───── Working data ─────

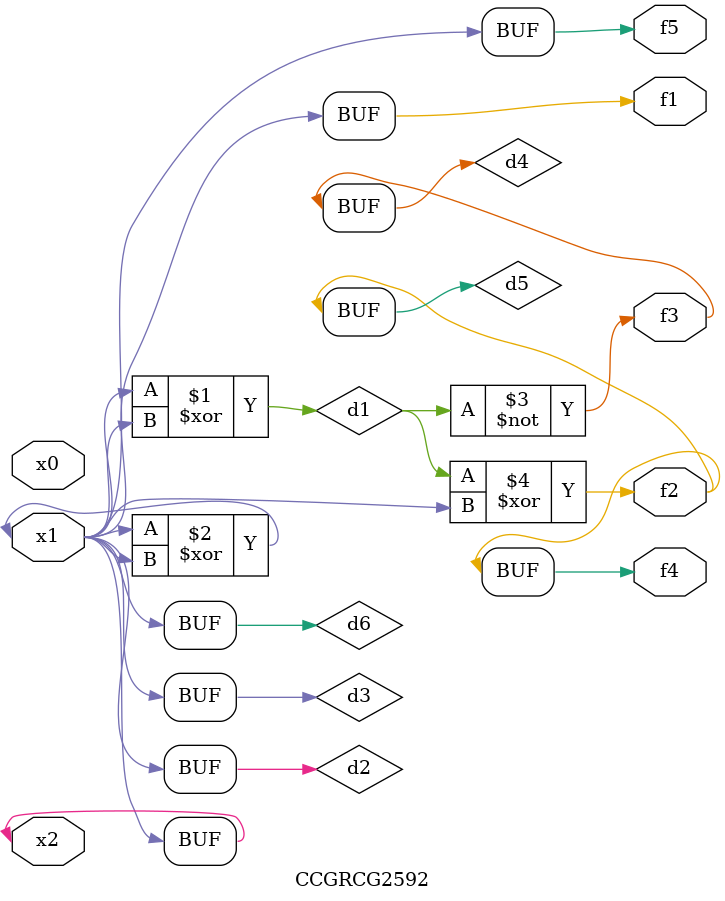
<source format=v>
module CCGRCG2592(
	input x0, x1, x2,
	output f1, f2, f3, f4, f5
);

	wire d1, d2, d3, d4, d5, d6;

	xor (d1, x1, x2);
	buf (d2, x1, x2);
	xor (d3, x1, x2);
	nor (d4, d1);
	xor (d5, d1, d2);
	buf (d6, d2, d3);
	assign f1 = d6;
	assign f2 = d5;
	assign f3 = d4;
	assign f4 = d5;
	assign f5 = d6;
endmodule

</source>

─────

#### Exercise details
Since the pictures are not part of the copy, transcribe only the remaining material, exactly.

#### Written response
<source format=v>
module CCGRCG2592(
	input x0, x1, x2,
	output f1, f2, f3, f4, f5
);

	wire d1, d2, d3, d4, d5, d6;

	xor (d1, x1, x2);
	buf (d2, x1, x2);
	xor (d3, x1, x2);
	nor (d4, d1);
	xor (d5, d1, d2);
	buf (d6, d2, d3);
	assign f1 = d6;
	assign f2 = d5;
	assign f3 = d4;
	assign f4 = d5;
	assign f5 = d6;
endmodule

</source>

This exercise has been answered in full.